Which lines of the records contain the word "kvelden"? Show each of them.

§ EXCERPTED DATA
_ _ _

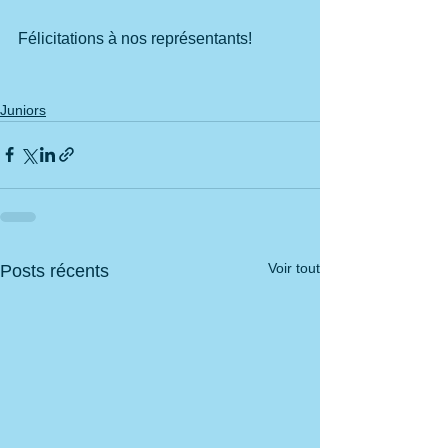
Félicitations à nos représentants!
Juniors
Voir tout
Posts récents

_ _ _

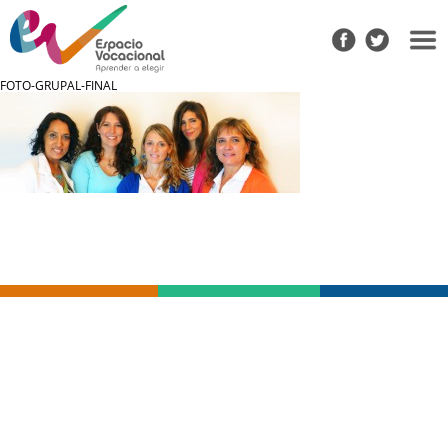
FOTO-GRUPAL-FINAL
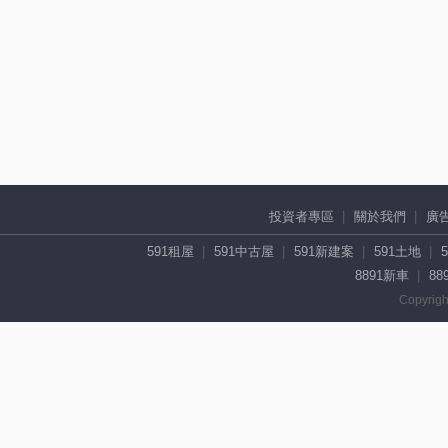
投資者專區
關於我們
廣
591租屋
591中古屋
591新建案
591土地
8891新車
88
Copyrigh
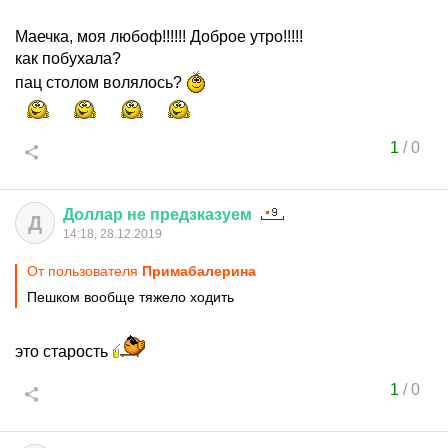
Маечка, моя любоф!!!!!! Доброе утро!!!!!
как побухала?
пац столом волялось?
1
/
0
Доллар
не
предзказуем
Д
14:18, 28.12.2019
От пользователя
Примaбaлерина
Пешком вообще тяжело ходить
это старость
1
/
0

_ _ _

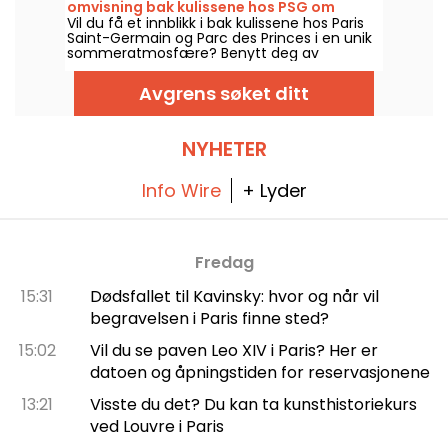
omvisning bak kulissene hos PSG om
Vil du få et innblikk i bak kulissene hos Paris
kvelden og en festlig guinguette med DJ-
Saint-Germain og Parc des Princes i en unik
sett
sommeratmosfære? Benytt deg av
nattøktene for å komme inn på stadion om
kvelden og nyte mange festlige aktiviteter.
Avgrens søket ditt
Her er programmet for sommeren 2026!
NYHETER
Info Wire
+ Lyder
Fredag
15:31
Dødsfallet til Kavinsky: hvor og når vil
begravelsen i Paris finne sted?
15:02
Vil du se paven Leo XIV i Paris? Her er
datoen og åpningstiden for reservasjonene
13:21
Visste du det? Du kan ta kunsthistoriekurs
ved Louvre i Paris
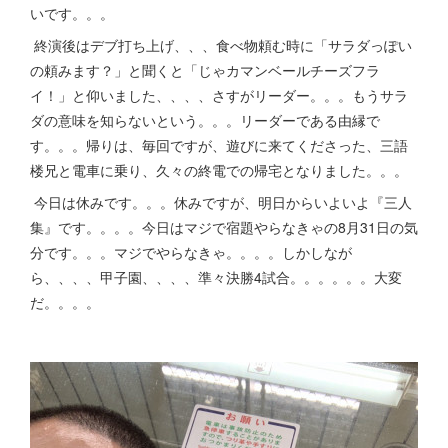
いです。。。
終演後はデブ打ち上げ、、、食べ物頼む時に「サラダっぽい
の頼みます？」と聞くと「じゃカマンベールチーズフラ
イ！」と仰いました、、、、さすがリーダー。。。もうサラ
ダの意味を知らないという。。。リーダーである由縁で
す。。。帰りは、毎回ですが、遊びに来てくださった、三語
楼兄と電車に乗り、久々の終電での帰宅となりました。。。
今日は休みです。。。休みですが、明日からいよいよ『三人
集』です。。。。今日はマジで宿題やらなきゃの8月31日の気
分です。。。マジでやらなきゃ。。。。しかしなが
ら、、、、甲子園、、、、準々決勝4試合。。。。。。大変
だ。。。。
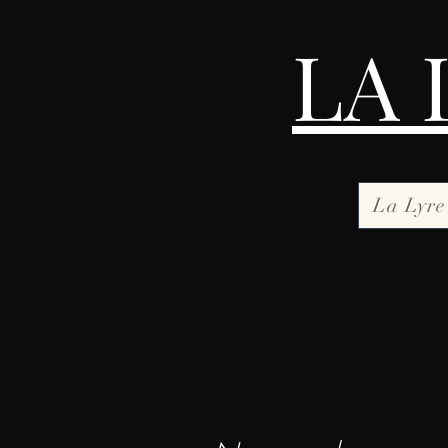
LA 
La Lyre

_ _ _

§ RESPONSE FOR THIS EXERCISE
kvelden og en festlig guinguette med DJ-
kvelden og nyte mange festlige aktiviteter.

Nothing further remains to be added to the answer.